(Page-level text extractions)

○ ○ ○ ○

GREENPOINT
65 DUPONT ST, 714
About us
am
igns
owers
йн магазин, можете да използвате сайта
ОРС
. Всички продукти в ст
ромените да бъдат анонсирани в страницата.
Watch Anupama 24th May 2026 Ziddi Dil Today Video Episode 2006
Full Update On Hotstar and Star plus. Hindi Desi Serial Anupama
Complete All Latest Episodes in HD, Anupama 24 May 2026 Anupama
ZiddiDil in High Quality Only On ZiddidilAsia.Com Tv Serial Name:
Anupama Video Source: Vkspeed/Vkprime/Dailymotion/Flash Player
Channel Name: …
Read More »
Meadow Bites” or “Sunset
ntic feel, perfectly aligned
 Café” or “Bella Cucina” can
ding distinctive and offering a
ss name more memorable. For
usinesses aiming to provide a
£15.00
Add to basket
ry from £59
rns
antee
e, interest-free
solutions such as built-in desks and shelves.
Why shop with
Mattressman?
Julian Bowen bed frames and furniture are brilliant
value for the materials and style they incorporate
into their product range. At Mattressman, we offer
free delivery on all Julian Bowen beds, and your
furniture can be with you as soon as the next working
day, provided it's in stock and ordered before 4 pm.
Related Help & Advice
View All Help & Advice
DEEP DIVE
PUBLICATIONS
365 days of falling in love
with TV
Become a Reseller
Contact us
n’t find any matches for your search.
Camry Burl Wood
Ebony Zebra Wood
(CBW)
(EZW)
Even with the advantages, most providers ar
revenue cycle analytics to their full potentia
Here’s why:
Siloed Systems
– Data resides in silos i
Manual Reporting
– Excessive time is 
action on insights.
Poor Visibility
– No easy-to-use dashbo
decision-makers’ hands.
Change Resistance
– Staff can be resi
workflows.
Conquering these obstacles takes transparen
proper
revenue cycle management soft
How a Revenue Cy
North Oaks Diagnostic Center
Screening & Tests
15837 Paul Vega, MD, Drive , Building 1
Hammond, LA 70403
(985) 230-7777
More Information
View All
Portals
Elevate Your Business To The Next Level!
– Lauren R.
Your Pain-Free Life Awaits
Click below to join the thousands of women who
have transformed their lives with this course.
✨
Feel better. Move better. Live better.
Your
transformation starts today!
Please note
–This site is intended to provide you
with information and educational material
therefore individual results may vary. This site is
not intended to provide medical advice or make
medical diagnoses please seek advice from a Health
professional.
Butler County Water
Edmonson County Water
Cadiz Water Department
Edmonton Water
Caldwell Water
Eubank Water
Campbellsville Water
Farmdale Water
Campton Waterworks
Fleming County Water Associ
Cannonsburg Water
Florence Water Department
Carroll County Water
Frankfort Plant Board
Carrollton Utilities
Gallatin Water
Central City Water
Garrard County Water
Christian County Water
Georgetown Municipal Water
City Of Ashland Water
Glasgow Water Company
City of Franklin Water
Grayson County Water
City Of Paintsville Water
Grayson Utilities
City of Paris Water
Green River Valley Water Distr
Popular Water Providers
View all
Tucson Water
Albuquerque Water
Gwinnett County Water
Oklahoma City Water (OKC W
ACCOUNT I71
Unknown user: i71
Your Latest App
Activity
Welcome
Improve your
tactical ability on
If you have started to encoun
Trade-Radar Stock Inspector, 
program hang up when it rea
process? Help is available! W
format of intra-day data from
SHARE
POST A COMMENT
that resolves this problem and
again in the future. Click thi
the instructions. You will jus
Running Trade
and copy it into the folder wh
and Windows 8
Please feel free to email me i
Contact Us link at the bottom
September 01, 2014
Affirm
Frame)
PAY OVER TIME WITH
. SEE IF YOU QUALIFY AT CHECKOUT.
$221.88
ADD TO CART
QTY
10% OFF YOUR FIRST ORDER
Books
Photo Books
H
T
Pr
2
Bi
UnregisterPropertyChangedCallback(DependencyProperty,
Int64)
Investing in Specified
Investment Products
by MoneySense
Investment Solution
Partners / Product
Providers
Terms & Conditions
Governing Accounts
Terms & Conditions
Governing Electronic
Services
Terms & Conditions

○ ○ ○ ○

§ WHAT IS BEING ASKED: What's needed is a word-for-word restatement of all the entries.

§ REPLY TO THE TASK:
GREENPOINT
65 DUPONT ST, 714
About us
am
igns
owers
йн магазин, можете да използвате сайта
ОРС
. Всички продукти в ст
ромените да бъдат анонсирани в страницата.
Watch Anupama 24th May 2026 Ziddi Dil Today Video Episode 2006
Full Update On Hotstar and Star plus. Hindi Desi Serial Anupama
Complete All Latest Episodes in HD, Anupama 24 May 2026 Anupama
ZiddiDil in High Quality Only On ZiddidilAsia.Com Tv Serial Name:
Anupama Video Source: Vkspeed/Vkprime/Dailymotion/Flash Player
Channel Name: …
Read More »
Meadow Bites” or “Sunset
ntic feel, perfectly aligned
 Café” or “Bella Cucina” can
ding distinctive and offering a
ss name more memorable. For
usinesses aiming to provide a
£15.00
Add to basket
ry from £59
rns
antee
e, interest-free
solutions such as built-in desks and shelves.
Why shop with
Mattressman?
Julian Bowen bed frames and furniture are brilliant
value for the materials and style they incorporate
into their product range. At Mattressman, we offer
free delivery on all Julian Bowen beds, and your
furniture can be with you as soon as the next working
day, provided it's in stock and ordered before 4 pm.
Related Help & Advice
View All Help & Advice
DEEP DIVE
PUBLICATIONS
365 days of falling in love
with TV
Become a Reseller
Contact us
n’t find any matches for your search.
Camry Burl Wood
Ebony Zebra Wood
(CBW)
(EZW)
Even with the advantages, most providers ar
revenue cycle analytics to their full potentia
Here’s why:
Siloed Systems
– Data resides in silos i
Manual Reporting
– Excessive time is 
action on insights.
Poor Visibility
– No easy-to-use dashbo
decision-makers’ hands.
Change Resistance
– Staff can be resi
workflows.
Conquering these obstacles takes transparen
proper
revenue cycle management soft
How a Revenue Cy
North Oaks Diagnostic Center
Screening & Tests
15837 Paul Vega, MD, Drive , Building 1
Hammond, LA 70403
(985) 230-7777
More Information
View All
Portals
Elevate Your Business To The Next Level!
– Lauren R.
Your Pain-Free Life Awaits
Click below to join the thousands of women who
have transformed their lives with this course.
✨
Feel better. Move better. Live better.
Your
transformation starts today!
Please note
–This site is intended to provide you
with information and educational material
therefore individual results may vary. This site is
not intended to provide medical advice or make
medical diagnoses please seek advice from a Health
professional.
Butler County Water
Edmonson County Water
Cadiz Water Department
Edmonton Water
Caldwell Water
Eubank Water
Campbellsville Water
Farmdale Water
Campton Waterworks
Fleming County Water Associ
Cannonsburg Water
Florence Water Department
Carroll County Water
Frankfort Plant Board
Carrollton Utilities
Gallatin Water
Central City Water
Garrard County Water
Christian County Water
Georgetown Municipal Water
City Of Ashland Water
Glasgow Water Company
City of Franklin Water
Grayson County Water
City Of Paintsville Water
Grayson Utilities
City of Paris Water
Green River Valley Water Distr
Popular Water Providers
View all
Tucson Water
Albuquerque Water
Gwinnett County Water
Oklahoma City Water (OKC W
ACCOUNT I71
Unknown user: i71
Your Latest App
Activity
Welcome
Improve your
tactical ability on
If you have started to encoun
Trade-Radar Stock Inspector, 
program hang up when it rea
process? Help is available! W
format of intra-day data from
SHARE
POST A COMMENT
that resolves this problem and
again in the future. Click thi
the instructions. You will jus
Running Trade
and copy it into the folder wh
and Windows 8
Please feel free to email me i
Contact Us link at the bottom
September 01, 2014
Affirm
Frame)
PAY OVER TIME WITH
. SEE IF YOU QUALIFY AT CHECKOUT.
$221.88
ADD TO CART
QTY
10% OFF YOUR FIRST ORDER
Books
Photo Books
H
T
Pr
2
Bi
UnregisterPropertyChangedCallback(DependencyProperty,
Int64)
Investing in Specified
Investment Products
by MoneySense
Investment Solution
Partners / Product
Providers
Terms & Conditions
Governing Accounts
Terms & Conditions
Governing Electronic
Services
Terms & Conditions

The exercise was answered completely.